Oldcastle Materials has invested $50 million in American Cement Co. LLC, a joint venture with New Jersey-based Trap Rock Industries eyeing a 1.2 million-ton-per-year
Oldcastle Materials has invested $50 million in American Cement Co. LLC, a joint venture with New Jersey-based Trap Rock Industries eyeing a 1.2 million-ton-per-year cement plant. The permitted facility is earmarked for a Sumterville, Fla., site with 150 million tons of limestone reserves. It is located about an hour north of Tampa and Orlando, and has access to those markets via major thoroughfares Interstate 75 and Florida’s Turnpike.

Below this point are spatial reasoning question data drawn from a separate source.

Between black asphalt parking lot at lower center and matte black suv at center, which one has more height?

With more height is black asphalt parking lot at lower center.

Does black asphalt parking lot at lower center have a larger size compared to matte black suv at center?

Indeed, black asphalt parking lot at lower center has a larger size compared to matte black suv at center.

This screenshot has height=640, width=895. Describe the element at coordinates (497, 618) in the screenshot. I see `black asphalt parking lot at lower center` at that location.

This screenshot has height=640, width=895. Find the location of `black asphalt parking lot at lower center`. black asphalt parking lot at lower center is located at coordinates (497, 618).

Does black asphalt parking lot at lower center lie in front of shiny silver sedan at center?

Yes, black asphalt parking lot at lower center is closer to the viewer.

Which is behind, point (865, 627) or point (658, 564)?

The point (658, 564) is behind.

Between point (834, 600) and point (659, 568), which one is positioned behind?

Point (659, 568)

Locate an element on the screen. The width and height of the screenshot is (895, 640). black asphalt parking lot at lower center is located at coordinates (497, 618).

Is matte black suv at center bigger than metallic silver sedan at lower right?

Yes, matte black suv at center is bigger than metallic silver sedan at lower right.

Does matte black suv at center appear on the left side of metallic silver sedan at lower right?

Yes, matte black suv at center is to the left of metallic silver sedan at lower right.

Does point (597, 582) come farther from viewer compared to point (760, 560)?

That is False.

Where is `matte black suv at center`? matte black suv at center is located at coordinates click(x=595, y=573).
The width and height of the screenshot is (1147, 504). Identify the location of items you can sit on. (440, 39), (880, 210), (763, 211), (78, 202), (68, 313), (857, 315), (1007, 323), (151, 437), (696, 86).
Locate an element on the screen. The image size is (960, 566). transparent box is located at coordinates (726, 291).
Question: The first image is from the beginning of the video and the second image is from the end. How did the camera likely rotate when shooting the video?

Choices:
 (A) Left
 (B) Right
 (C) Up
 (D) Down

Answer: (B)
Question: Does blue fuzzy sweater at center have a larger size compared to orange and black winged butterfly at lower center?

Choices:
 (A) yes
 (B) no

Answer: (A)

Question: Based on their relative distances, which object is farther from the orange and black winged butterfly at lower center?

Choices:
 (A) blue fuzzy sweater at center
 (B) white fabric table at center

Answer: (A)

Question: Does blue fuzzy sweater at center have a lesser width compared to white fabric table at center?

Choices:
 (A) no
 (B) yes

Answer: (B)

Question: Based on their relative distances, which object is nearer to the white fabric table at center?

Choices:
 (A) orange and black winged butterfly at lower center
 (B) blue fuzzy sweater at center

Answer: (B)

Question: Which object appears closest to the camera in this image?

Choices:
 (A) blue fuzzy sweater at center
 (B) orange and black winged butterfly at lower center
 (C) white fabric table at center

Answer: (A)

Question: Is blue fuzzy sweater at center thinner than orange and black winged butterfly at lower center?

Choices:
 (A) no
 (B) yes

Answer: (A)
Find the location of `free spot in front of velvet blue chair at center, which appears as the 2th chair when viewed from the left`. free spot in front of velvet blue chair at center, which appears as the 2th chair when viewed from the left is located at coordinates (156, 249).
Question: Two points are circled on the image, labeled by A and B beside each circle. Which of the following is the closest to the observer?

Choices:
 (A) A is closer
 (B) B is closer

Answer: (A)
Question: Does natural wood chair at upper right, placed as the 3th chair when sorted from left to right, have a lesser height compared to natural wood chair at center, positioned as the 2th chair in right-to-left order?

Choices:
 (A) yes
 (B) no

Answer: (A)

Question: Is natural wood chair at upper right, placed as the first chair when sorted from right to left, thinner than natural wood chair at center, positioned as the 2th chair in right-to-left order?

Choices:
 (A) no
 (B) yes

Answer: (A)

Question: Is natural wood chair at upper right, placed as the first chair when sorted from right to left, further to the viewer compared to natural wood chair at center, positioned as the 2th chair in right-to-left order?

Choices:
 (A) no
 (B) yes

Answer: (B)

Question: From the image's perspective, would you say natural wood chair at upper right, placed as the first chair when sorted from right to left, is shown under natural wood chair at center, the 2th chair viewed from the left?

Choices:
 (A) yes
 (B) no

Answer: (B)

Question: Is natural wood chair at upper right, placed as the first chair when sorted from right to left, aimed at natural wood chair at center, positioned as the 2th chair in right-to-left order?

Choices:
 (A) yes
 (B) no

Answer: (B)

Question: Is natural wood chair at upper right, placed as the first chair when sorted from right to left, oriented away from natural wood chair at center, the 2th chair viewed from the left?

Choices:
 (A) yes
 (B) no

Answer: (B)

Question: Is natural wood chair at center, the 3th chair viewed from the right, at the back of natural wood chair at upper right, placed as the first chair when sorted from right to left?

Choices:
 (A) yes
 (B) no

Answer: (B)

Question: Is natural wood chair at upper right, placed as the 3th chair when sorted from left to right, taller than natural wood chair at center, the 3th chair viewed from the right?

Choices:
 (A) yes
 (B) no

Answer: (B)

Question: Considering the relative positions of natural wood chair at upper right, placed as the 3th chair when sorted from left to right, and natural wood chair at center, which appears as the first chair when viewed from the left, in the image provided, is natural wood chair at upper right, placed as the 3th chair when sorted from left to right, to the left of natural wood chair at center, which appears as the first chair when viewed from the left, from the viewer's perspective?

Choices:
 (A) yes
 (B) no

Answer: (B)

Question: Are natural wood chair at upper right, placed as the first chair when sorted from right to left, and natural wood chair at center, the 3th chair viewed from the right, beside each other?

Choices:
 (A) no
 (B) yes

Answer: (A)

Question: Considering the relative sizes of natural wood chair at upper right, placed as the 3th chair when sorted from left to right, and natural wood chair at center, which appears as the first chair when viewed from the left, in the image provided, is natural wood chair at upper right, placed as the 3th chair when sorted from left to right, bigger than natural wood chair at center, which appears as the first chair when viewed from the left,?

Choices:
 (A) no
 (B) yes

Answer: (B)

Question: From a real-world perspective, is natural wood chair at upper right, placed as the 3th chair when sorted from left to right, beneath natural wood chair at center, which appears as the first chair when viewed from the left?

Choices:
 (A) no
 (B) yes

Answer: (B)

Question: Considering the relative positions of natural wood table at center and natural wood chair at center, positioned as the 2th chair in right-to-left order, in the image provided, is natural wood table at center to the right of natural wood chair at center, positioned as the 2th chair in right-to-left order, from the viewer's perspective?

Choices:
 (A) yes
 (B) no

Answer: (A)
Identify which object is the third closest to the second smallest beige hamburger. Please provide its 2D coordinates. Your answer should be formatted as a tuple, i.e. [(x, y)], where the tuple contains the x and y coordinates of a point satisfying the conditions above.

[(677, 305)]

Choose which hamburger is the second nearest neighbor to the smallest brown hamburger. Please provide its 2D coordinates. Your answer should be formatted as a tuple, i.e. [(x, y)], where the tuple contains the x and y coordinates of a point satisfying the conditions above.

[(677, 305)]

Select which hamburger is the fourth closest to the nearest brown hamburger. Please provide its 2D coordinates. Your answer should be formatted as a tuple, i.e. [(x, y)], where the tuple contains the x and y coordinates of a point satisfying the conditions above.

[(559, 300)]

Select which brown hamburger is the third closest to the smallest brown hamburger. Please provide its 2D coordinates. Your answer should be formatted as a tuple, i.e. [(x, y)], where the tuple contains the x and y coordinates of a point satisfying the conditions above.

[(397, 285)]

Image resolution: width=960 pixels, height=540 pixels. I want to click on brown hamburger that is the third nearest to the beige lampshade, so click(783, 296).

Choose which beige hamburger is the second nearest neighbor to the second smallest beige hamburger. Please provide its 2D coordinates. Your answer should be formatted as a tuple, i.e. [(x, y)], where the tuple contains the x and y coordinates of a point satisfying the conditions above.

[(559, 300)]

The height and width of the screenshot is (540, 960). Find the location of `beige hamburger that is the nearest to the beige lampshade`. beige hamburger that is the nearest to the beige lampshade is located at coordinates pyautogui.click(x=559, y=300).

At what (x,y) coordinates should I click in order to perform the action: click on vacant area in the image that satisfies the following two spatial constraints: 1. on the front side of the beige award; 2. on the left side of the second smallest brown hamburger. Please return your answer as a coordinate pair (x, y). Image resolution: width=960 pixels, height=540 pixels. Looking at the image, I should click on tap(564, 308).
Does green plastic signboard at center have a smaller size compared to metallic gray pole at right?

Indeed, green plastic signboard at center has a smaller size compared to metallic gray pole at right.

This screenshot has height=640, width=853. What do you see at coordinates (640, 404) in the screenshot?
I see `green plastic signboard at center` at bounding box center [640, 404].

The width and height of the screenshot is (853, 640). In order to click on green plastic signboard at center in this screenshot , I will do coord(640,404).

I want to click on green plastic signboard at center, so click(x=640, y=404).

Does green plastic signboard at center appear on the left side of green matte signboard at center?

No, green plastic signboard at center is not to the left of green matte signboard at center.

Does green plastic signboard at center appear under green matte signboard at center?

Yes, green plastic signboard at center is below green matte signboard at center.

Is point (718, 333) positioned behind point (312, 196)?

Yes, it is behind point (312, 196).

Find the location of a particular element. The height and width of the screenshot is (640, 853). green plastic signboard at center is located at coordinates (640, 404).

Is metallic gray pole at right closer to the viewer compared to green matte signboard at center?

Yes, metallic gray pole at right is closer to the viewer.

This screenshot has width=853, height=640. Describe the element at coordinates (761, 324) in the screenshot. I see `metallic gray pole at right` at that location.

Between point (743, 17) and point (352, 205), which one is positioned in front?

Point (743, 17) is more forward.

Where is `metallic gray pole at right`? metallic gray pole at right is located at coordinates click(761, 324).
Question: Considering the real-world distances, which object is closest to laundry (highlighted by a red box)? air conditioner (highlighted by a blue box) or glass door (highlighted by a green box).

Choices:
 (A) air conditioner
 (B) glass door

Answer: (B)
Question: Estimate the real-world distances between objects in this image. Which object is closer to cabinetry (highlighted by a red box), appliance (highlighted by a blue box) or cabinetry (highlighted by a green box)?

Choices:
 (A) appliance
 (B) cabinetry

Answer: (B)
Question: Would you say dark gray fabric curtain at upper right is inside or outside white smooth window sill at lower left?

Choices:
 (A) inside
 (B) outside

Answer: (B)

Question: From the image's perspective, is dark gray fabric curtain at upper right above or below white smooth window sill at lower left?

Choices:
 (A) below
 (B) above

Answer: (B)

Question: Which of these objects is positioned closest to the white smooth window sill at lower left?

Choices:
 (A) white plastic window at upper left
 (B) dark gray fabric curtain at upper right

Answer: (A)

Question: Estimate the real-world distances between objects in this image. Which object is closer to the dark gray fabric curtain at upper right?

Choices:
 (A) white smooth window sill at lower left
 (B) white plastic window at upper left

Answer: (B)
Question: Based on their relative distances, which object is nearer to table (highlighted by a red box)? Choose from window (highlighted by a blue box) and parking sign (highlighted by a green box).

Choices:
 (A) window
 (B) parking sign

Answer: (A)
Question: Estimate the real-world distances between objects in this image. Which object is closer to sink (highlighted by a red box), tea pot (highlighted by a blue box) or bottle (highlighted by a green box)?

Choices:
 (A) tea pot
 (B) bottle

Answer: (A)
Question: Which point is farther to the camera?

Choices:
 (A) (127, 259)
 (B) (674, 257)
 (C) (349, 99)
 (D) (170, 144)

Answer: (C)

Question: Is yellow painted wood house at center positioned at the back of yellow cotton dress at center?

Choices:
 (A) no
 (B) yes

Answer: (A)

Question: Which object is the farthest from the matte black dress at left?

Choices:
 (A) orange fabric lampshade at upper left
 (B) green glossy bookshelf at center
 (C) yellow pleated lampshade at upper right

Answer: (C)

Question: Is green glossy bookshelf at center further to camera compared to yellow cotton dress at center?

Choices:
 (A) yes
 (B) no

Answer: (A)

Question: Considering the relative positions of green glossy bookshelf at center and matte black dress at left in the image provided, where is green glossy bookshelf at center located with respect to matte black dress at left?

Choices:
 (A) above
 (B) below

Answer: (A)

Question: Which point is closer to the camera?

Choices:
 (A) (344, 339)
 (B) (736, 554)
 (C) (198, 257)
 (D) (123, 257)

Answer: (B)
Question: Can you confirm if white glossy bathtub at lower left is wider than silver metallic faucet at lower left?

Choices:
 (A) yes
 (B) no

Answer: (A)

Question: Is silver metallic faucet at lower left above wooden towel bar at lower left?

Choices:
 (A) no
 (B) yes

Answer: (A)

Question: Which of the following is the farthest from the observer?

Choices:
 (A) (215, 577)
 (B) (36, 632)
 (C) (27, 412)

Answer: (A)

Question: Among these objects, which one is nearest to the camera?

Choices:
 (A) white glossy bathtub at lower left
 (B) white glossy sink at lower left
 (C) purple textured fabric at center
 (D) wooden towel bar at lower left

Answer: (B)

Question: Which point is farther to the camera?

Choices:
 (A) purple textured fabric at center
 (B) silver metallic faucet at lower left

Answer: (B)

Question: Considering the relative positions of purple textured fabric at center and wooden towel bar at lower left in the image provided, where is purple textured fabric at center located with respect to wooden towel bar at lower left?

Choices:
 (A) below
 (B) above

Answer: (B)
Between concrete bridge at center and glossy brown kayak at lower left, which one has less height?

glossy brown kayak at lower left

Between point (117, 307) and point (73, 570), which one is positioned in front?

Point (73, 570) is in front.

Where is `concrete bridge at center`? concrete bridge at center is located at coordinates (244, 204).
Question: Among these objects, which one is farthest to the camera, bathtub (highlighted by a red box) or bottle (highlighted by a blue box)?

Oldcastle Materials will fund the plant construction, which is scheduled for completion in 2008 and, by Concrete Products estimates, will cost upwards of $200 million.
The outlook for Florida construction is excellent, says Oldcastle Inc. CEO Tom Hill. With up to 40 percent of total annual cement consumption in the state currently imported, we believe there is real need for the local production capacity ACC will add.
Oldcastle Materials’ first cement-milling venture, ACC is positioned to supply 11 sister properties from the Florida Panhandle to Miami: three paving stone and four bagging plants under Oldcastle Architectural Products, plus four Oldcastle Precast (drainage, vault) properties. Oldcastle Materials’ counterpart operation, CRH Europe Materials, is a major cement player in markets from Ireland to the Urkraine, shipping about 15 million tons per year. Parent company CRH Plc is based in Dublin.
The ACC plant continues a ramp up of cement and cementitious materials production and distribution in Florida. Earlier this year, CRH’s neighbor in the U.K., Hanson Plc, acquired Civil and Marine Holdings Ltd., whose assets included a 700,000-tpy, Port Canaveral slag-grinding mill opened in 2005. The Sunshine State has also seen two other greenfield cement plants fire up in the past three years: Suwannee American in Branford, 850,000 tpy; and, Titan Florida/Pennsuco in Medley, 1.8 million tpy. The latter facility was followed by Titan Florida’s dedication of a 57,000-ton-capacity Port of Tampa terminal.